→ Document segment:
Complete workflow from embedding generation to visualization:

# 1. Generate embeddings (using DVC or embedding scripts)
dvc repro embed

# 2. Ingest documents to Weaviate (if not already done)
docker compose run --rm web python scripts/embed/simple_ingest.py \
    configs/datasets/JuDDGES_pl-court-raw-sample.yaml

# 3. Calculate UMAP coordinates and save
docker compose run --rm web python scripts/embed/calculate_umap_coords.py \
    --embeddings-dir data/embeddings/pl-court-raw-sample \
    --output-dir umap_coords \
    --skip-update

# 4. Review saved coordinates (optional)
python -c "
import polars as pl
df = pl.read_parquet('umap_coords/LegalDocuments_coords.parquet')
print(df.head())
print(f'X range: [{df[\"x\"].min():.2f}, {df[\"x\"].max():.2f}]')
print(f'Y range: [{df[\"y\"].min():.2f}, {df[\"y\"].max():.2f}]')
"

→ Explore the material:
1. Answer these about the workflow:
(a) What command generates the embeddings?
(b) What output directory is given to the UMAP script?
(c) Which Python library reads the saved coordinates file?
2. Copy the workflow word for word. Begin at the words that have "dvc repro embed" and stop after "saved coordinates (optional)".
You won't need the rows for any of this.

→ Stored data:
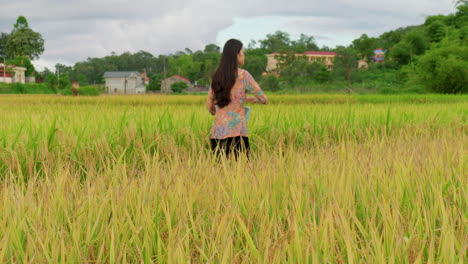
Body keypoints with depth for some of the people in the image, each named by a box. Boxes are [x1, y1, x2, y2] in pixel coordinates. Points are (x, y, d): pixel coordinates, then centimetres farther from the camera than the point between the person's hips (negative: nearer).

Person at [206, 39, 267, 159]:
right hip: (236, 131, -5)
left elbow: (209, 105, 15)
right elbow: (263, 99, 1)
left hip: (217, 131, 5)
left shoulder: (217, 76, 11)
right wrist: (250, 99, 21)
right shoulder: (243, 75, -3)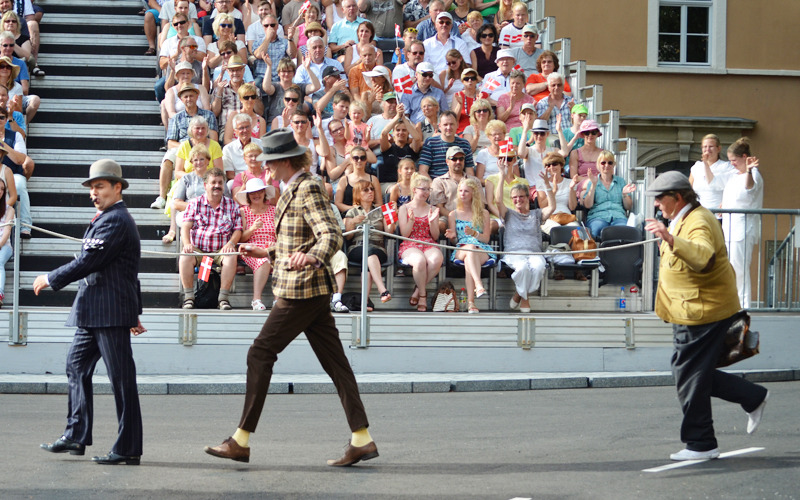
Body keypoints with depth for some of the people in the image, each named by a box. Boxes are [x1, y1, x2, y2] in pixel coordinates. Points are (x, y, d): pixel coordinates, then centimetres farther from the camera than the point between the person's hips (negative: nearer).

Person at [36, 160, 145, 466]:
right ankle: (76, 436, 20)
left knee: (121, 377, -8)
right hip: (94, 313, 11)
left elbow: (87, 262, -18)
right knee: (76, 366, 15)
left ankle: (129, 449, -6)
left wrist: (50, 279, -7)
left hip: (110, 314, -11)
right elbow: (126, 269, 26)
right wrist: (134, 310, 28)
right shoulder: (107, 219, 21)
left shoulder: (115, 221, -13)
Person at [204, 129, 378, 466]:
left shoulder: (308, 189, -14)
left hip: (301, 290, -10)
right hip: (311, 290, 10)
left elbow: (331, 236, -25)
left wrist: (311, 257, -43)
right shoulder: (296, 189, 17)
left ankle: (241, 441, -1)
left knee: (260, 354, -5)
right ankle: (361, 440, 3)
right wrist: (268, 253, 31)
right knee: (334, 360, 6)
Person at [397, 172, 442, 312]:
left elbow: (435, 236, 11)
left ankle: (418, 290, -16)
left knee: (436, 260, -36)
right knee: (420, 260, -39)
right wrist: (411, 220, -13)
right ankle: (422, 295, -19)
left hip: (429, 245, 2)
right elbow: (404, 234, 3)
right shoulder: (404, 209, 10)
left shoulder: (432, 210, 17)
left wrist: (431, 222, -6)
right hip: (410, 245, -2)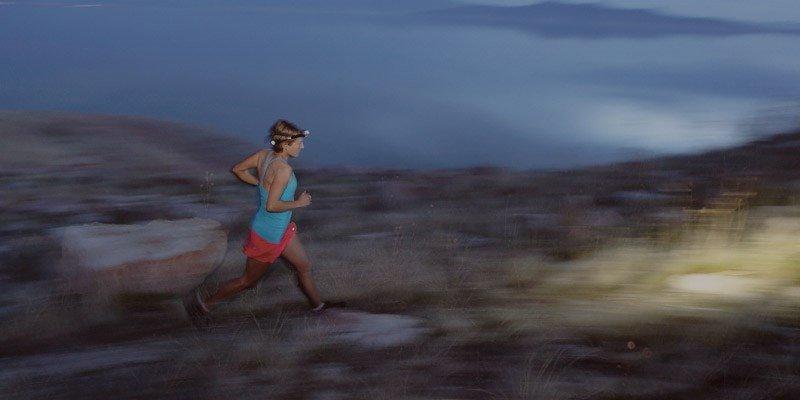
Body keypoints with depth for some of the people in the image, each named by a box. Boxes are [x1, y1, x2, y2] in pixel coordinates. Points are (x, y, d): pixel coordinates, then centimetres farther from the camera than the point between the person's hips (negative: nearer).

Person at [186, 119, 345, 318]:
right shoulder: (283, 169, -30)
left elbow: (237, 169, 4)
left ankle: (317, 305, 40)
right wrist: (299, 203, -20)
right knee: (248, 280, 12)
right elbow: (271, 206, -32)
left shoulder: (264, 154, -7)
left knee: (304, 266, 22)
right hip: (268, 234, -9)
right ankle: (207, 301, 28)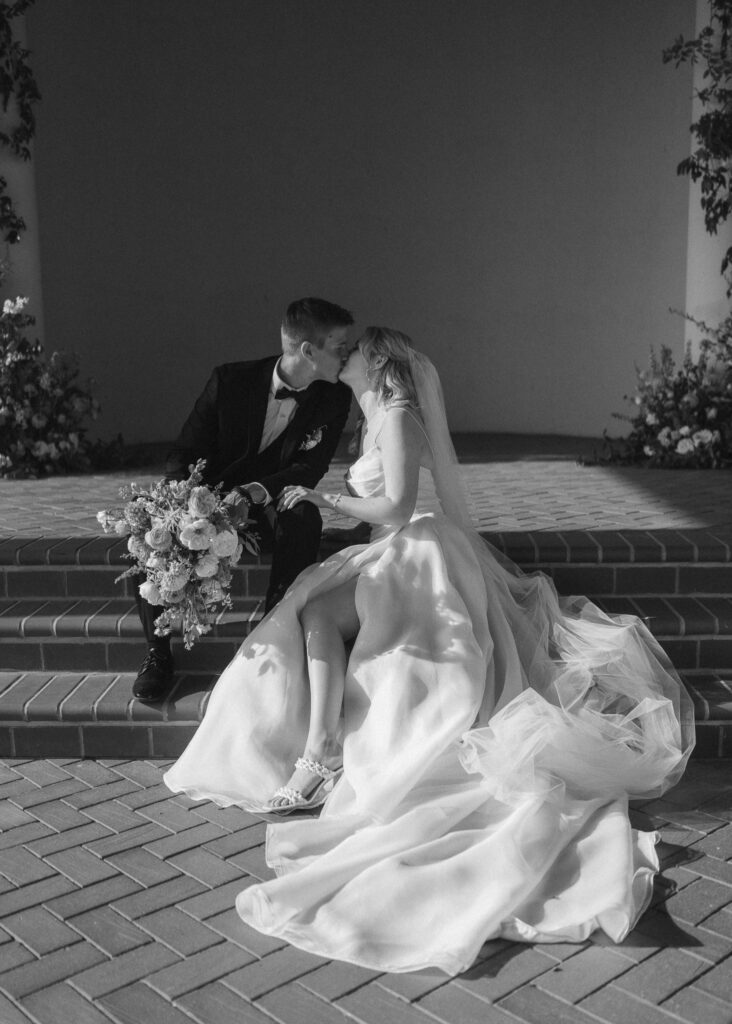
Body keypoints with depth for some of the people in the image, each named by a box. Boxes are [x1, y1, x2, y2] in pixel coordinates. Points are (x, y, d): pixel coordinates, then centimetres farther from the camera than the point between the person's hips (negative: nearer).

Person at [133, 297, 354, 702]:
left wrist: (254, 492, -32)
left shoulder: (334, 398, -7)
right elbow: (184, 455, -9)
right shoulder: (230, 380, -11)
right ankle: (157, 655, -15)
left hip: (272, 503, 0)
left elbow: (309, 469, -12)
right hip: (212, 498, 0)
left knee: (303, 517, -35)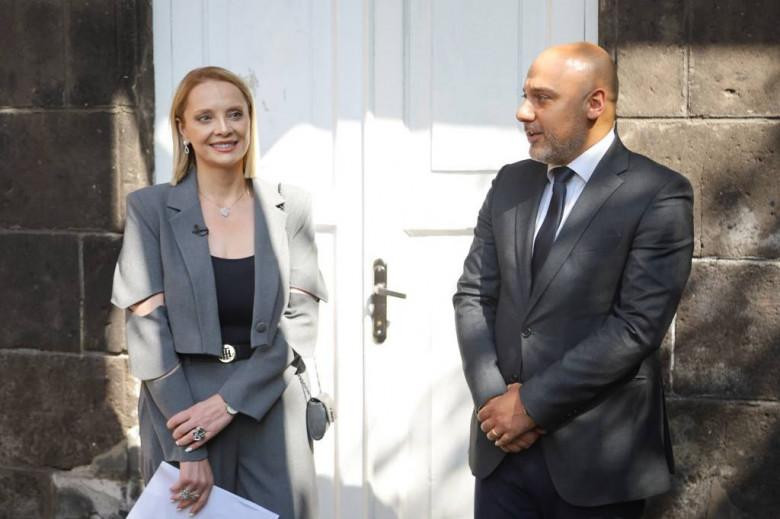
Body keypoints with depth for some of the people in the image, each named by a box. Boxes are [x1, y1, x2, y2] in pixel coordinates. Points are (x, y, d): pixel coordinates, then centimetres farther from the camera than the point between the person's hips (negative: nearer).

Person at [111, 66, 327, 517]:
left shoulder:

→ Solutions by task:
1.
(a) dvc repro embed
(b) umap_coords
(c) polars

2.
dvc repro embed

# 2. Ingest documents to Weaviate (if not already done)
docker compose run --rm web python scripts/embed/simple_ingest.py \
    configs/datasets/JuDDGES_pl-court-raw-sample.yaml

# 3. Calculate UMAP coordinates and save
docker compose run --rm web python scripts/embed/calculate_umap_coords.py \
    --embeddings-dir data/embeddings/pl-court-raw-sample \
    --output-dir umap_coords \
    --skip-update

# 4. Review saved coordinates (optional)